*** Text Section Begins ***

3. The learned Subordinate Judge considered that the expression 'voluntarily resides' occurring in Section 20(b), Civil Procedure Code, means 'permanent residence' and not 'temporary residence'. He felt that this matter was concluded by the decision in Nusserwanjee Wadia v. Eleonora Wadia I.L.R. (1913) 38 Bom. 125. Examining the evidence in the light of this decision he came to the conclusion that it was clear from the answers of P.W. in cross-examination that the second defendant could not have been living at Valliyur even temporarily, let alone permanently.

4. The view of the learned Subordinate Judge that the residence required by Section 20(b), Civil Procedure Code, is 'permanent residence' does not appear to be correct. So far as the Bombay case is concerned it must be stated that that decision was given under the Divorce Act. As Tyabji, J., explained in an earlier case,

The word 'reside' and 'dwell' have a narrow and more extended meaning according to the intention of the Legislature in the various Acts in which they occur. For the purpose of jurisdiction I drink the authorities establish that, if a person has no permanent residence he may be said to dwell wherever he may be found.

I think we should proceed carefully before we apply the meaning appropriate to one enactment to another.

*** Text Section Ends ***
*** Dataset entries Section Begins ***

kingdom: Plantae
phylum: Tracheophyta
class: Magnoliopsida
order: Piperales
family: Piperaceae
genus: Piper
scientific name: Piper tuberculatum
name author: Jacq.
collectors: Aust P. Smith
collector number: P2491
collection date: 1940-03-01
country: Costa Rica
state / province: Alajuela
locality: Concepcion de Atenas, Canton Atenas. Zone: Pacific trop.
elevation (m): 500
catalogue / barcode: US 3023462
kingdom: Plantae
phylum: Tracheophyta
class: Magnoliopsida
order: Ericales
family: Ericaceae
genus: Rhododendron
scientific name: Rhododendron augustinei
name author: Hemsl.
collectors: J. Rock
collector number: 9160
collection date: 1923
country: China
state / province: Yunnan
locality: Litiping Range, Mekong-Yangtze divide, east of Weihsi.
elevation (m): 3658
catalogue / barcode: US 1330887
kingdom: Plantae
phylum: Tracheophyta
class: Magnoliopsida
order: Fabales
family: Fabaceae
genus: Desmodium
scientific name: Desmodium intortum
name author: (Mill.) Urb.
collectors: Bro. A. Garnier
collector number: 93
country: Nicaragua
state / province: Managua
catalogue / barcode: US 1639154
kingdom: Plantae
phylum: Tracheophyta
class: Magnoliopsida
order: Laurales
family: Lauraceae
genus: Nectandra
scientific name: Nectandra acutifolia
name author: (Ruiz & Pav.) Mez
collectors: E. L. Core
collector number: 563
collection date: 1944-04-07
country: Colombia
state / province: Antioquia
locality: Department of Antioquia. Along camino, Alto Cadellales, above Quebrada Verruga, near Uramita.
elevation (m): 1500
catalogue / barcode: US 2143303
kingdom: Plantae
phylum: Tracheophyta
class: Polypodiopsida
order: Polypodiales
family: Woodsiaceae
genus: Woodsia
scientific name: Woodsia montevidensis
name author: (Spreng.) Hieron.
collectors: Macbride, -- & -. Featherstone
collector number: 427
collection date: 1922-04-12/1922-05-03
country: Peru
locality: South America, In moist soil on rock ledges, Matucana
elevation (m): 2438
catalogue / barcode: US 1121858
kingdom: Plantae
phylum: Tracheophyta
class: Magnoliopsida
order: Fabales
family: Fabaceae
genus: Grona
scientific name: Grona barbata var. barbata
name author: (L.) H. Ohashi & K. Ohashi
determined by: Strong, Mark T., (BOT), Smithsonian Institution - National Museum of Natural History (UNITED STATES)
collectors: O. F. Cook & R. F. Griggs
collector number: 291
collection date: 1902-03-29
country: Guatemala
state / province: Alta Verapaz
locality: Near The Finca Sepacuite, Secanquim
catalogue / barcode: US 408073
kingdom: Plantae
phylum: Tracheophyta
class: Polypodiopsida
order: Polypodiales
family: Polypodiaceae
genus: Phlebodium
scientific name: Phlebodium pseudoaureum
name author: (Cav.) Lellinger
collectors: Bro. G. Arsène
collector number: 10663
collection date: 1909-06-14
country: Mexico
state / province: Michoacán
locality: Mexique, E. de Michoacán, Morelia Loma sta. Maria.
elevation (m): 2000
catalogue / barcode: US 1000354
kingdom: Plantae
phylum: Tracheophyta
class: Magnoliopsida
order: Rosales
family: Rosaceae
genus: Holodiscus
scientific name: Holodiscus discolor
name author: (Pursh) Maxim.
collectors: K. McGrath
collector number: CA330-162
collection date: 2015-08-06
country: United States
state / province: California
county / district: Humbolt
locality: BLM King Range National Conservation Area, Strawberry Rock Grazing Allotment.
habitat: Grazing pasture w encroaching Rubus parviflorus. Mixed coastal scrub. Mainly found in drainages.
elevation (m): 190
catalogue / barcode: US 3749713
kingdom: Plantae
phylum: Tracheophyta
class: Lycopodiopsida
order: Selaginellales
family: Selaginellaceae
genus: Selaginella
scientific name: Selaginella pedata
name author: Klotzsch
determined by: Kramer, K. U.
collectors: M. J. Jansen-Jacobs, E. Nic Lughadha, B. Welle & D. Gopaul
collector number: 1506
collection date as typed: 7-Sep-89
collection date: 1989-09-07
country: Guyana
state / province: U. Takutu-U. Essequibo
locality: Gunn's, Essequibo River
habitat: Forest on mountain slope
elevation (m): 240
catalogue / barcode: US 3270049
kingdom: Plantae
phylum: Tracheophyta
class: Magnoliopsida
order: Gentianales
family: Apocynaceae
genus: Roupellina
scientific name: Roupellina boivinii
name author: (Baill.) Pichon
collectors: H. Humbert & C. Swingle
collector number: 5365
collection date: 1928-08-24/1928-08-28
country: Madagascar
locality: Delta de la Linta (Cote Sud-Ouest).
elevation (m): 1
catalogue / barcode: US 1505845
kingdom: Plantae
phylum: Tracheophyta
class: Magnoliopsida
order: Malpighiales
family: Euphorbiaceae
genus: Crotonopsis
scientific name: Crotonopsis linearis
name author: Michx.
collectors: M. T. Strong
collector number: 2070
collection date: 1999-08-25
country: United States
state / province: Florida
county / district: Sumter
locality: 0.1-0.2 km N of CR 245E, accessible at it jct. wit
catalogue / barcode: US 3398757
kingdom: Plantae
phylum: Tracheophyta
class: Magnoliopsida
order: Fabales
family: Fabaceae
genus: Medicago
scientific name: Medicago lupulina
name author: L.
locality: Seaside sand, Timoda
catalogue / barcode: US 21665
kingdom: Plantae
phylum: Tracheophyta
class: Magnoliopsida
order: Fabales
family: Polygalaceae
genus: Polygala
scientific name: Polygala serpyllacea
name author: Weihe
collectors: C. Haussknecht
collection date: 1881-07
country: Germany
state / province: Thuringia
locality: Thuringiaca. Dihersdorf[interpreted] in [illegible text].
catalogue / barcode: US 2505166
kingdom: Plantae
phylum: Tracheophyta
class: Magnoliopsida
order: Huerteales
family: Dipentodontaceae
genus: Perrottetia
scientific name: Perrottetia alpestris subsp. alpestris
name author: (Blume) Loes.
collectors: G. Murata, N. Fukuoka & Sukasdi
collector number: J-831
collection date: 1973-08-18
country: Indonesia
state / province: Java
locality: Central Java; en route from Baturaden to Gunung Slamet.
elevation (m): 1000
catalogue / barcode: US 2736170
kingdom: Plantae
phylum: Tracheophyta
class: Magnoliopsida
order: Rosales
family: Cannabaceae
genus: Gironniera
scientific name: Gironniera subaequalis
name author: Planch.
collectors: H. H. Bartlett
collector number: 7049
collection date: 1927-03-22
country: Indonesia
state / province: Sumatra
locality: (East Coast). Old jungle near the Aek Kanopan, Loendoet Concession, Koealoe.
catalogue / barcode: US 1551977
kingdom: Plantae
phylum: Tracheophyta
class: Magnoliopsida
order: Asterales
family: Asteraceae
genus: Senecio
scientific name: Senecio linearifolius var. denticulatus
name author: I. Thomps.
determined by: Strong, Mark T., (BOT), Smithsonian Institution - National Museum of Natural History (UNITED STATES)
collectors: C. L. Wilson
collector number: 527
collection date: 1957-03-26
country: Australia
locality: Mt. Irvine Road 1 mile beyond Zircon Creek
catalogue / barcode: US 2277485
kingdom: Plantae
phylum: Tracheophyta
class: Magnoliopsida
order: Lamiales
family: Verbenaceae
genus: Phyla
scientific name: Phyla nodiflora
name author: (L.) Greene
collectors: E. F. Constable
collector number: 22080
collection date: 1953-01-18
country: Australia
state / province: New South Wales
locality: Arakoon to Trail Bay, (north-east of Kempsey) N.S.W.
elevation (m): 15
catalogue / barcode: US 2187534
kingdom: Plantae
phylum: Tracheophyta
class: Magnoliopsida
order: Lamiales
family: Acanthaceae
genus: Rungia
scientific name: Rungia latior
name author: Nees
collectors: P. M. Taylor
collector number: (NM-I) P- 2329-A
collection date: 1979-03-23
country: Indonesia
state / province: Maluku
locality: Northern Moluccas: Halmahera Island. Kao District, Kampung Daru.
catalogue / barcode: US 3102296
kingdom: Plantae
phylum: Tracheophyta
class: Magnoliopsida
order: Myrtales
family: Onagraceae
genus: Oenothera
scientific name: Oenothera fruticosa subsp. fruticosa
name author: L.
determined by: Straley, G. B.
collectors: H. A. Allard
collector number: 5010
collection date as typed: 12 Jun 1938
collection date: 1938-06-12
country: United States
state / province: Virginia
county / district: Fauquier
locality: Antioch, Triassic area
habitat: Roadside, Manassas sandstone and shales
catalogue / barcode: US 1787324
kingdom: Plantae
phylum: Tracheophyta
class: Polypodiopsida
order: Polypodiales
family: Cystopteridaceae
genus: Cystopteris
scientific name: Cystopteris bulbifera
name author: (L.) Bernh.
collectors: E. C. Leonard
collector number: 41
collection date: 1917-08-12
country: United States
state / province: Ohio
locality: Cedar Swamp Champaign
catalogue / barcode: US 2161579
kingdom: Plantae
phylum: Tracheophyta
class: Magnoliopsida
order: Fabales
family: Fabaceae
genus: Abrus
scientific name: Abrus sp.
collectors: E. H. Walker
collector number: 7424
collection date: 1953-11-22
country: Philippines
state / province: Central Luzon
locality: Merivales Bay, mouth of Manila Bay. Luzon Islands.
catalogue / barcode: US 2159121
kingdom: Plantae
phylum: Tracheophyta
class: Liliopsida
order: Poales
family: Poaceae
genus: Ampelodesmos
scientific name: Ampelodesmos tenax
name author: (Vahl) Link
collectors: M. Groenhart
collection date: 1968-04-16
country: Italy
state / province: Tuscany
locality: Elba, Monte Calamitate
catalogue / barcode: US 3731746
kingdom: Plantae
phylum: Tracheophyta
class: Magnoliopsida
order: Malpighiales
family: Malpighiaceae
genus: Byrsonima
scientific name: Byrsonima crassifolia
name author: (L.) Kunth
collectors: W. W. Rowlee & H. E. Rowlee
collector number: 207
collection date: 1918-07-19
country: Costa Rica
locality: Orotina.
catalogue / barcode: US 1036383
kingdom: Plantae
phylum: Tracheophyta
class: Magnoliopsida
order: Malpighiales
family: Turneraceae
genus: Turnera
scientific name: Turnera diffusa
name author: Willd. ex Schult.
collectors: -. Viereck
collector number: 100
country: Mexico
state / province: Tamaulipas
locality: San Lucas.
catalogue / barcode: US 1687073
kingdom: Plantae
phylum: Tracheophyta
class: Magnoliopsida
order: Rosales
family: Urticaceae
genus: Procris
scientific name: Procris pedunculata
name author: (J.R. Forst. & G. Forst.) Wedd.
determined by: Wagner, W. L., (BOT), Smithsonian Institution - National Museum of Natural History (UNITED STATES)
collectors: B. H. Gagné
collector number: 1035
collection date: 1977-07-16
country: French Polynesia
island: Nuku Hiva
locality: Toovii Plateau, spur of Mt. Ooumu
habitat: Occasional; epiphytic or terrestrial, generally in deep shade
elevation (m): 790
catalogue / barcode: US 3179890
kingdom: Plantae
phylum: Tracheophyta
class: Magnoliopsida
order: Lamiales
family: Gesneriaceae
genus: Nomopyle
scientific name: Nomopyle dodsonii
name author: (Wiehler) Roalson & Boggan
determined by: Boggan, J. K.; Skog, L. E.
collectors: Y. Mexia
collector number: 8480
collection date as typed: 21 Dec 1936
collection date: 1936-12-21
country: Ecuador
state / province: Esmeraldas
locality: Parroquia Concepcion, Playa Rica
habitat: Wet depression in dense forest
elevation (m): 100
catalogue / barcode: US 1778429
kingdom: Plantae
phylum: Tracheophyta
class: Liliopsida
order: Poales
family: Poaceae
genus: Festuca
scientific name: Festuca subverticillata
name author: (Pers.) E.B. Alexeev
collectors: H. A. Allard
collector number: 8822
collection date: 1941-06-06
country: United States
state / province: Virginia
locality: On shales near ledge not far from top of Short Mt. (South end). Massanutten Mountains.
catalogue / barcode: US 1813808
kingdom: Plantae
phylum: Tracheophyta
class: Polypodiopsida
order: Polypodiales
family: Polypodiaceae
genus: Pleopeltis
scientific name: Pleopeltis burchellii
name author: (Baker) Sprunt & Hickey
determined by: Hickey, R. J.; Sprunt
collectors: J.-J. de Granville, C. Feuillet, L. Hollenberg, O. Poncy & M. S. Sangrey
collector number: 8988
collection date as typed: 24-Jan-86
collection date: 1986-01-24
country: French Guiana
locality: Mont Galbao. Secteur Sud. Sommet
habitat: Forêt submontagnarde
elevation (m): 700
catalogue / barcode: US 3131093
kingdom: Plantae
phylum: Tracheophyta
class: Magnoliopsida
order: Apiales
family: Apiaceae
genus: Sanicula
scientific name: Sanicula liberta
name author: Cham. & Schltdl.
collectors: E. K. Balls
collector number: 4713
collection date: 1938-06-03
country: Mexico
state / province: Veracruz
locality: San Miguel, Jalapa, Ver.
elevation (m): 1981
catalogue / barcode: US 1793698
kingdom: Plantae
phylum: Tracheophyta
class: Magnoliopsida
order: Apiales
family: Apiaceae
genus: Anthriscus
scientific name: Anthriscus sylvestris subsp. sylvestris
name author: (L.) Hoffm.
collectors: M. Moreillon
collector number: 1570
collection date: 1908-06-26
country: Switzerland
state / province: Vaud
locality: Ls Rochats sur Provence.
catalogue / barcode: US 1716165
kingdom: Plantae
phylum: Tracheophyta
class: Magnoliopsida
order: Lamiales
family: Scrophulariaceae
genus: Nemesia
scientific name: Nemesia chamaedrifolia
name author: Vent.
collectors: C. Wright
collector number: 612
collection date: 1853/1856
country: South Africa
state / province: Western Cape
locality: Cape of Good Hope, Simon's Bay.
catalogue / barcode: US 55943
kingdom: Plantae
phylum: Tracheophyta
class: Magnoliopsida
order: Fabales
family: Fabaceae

*** Dataset entries Section Ends ***

→ **Goal of the exercise**
Say whether each statement agrees with the court excerpt, answering yes or no and quoting the deciding words: (a) The Subordinate Judge took "voluntarily resides" to mean permanent residence. (b) The Bombay decision was given under the Civil Procedure Code. (c) The Subordinate Judge found that the second defendant had been living at Valliyur temporarily.

→ **Reply to the task**
(a) Yes: "means 'permanent residence' and not 'temporary residence'"
(b) No: "that decision was given under the Divorce Act"
(c) No: "the second defendant could not have been living at Valliyur even temporarily, let alone permanently"